DÉCLARATION DU FUIQP
Il y a déjà 60 ans, en pleine guerre d’Algérie, plusieurs dizaines de milliers d’Algériennes et d’Algériens descendaient pacifiquement dans les rues de Paris à l’appel de la Fédération de France du FLN pour protester contre le couvre-feu imposé de manière discriminatoire aux seuls Algériens par le préfet Maurice Papon et pour la libération de leur pays. Car les manifestations du 17 octobre 1961 furent d’abord un acte de courage et de résistance face à l’arbitraire colonial.
Il y a déjà 60 ans la police française commettait dans les rues de Paris le massacre de dizaines de manifestantes et manifestants algériens qui défilaient pacifiquement.

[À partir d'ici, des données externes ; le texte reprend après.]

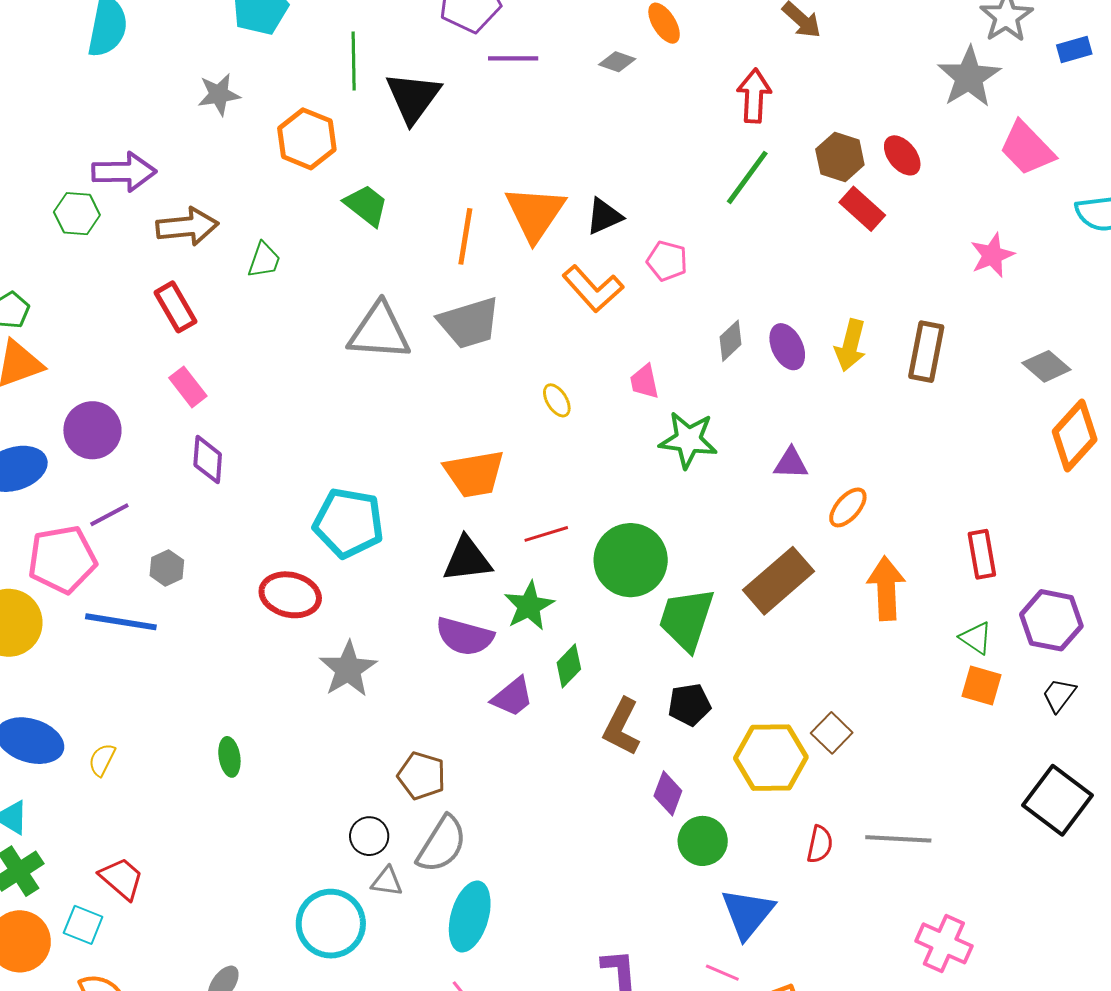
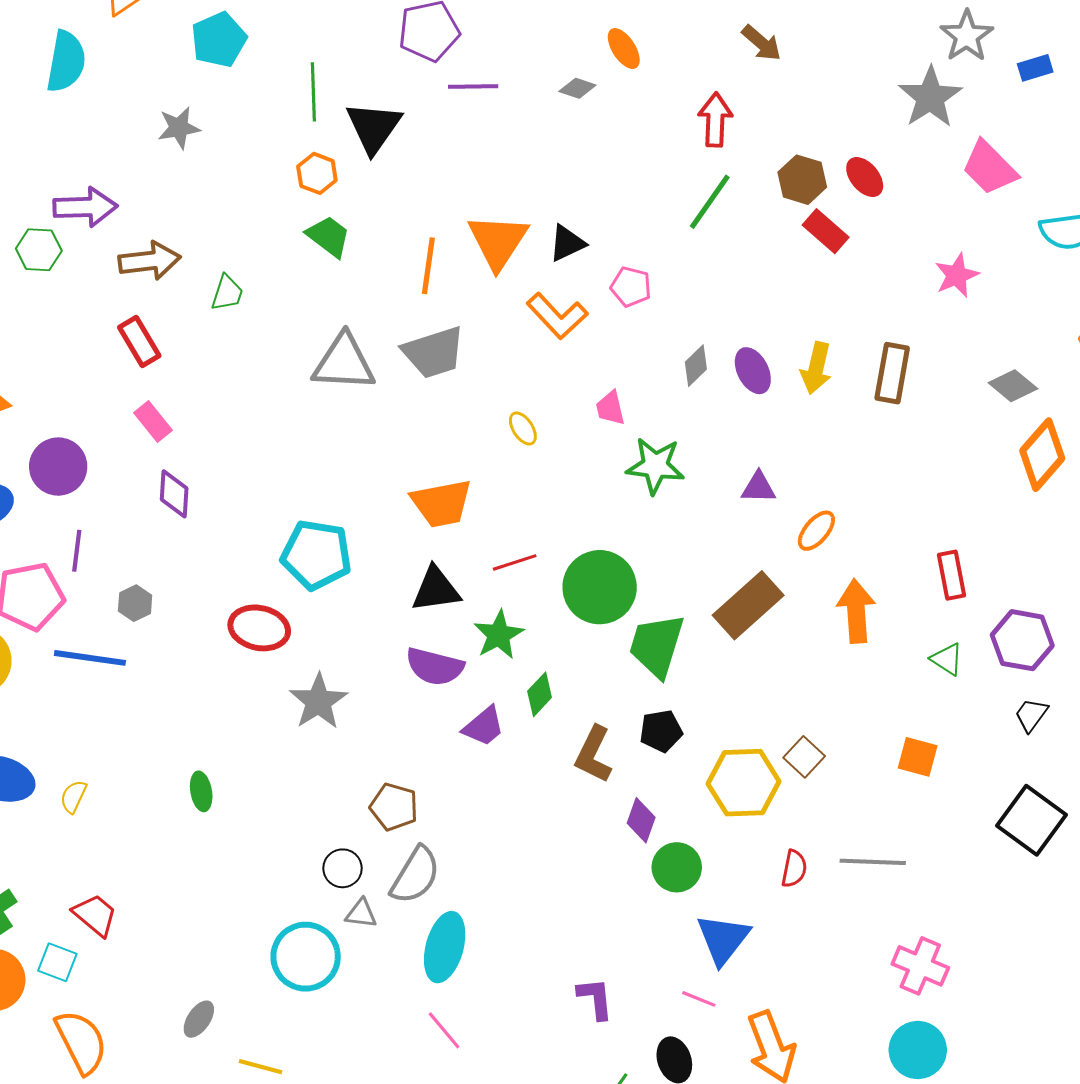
orange hexagon: (307, 139) -> (317, 173), moved, size x0.7
purple line: (109, 515) -> (77, 551), turned -54
orange square: (981, 685) -> (918, 757), moved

Il s’agissait du plus grand massacre de toute l’histoire contemporaine française, depuis la Commune de Paris de 1871. Ce massacre a été commis dans une indifférence quasi-générale, sans mobilisation pour le dénoncer et sans même pendant des décennies de commémorations militantes de la part des forces démocratique et de gauche françaises.
Il y a déjà 40 ans les héritiers de ces Algériens assassinés commençaient leurs mobilisations pour que soit reconnue officiellement ce massacre comme crime d’Etat et pour que toute la vérité soit faite sur les responsabilités de celui-ci. Ce sont ces mobilisations, d’abord modestes et en nombre limité et ensuite plus conséquentes et en plus grand nombre, qui brisèrent la chape de plomb qui pesait sur ce crime d’Etat. Depuis de nombreux travaux d’historiens sont venus documenter le massacre, en souligner le caractère prémédité, l’ampleur de la violence mise en action, les rafles massives et expulsions qui l’ont accompagnées, etc.
Il y a déjà 9 ans, le 17 octobre 2012, que nos mobilisations ont conduit le président de la République François Hollande à reconnaître officiellement ce qu’il a, à l’époque dénommé, de manière euphémique « une répression sanglante », expression que reprendra presque mot pour mot le président Macron, six ans plus tard en parlant de « répression violente ». Ces reconnaissances euphémisées sont à la fois le résultat de nos mobilisations rendant impossible la chape de plomb antérieure et une tentative pour éviter que toute la lumière soit faite et toutes les responsabilités rendues publiques sur ce crime d’Etat.
D’autres procédures sont également déployées depuis plusieurs années avec les mêmes objectifs : présenter le 17 octobre 1961 comme étant de la seule responsabilité du préfet Papon, découper les faits de cette journée des séquences qui l’ont précédées et suivies qui sont elles aussi caractérisées par une violence d’Etat quotidienne contre les Algériens en général et contre les militants indépendantistes en particulier ; faire abstraction du contexte de négociation avec le FLN pour l’indépendance c’est-à-dire occulter que le massacre a été sciemment utilisé comme arme de realpolitik, etc.
Certaines reconnaissances officielles peuvent ainsi prendre la forme d’un enterrement de la question posée. C’est pourquoi le FUIQP appelle à la vigilance et à la mobilisation pour que les véritables enjeux soient posés et l’ensemble des responsabilités dénoncées. Faute de cela la reconnaissance officielle sera un piège, nos indignations se mueront en commémoration consensuelle mais elles seront vidées de tout contenu politique c’est-à-dire qu’elles seront dévitalisées et désincarnées.
Ce n’est pas que pour le passé que nous avons besoin d’une reconnaissance réelle et totale des massacres du 17 octobre 1961 mais aussi pour aujourd’hui et pour demain. C’est dans ce massacre d’Etat et dans de nombreux autres actes de l’Etat pendant cette période particulièrement, pendant la période coloniale plus largement, que s’origine le racisme systémique et le racisme d’Etat contemporain.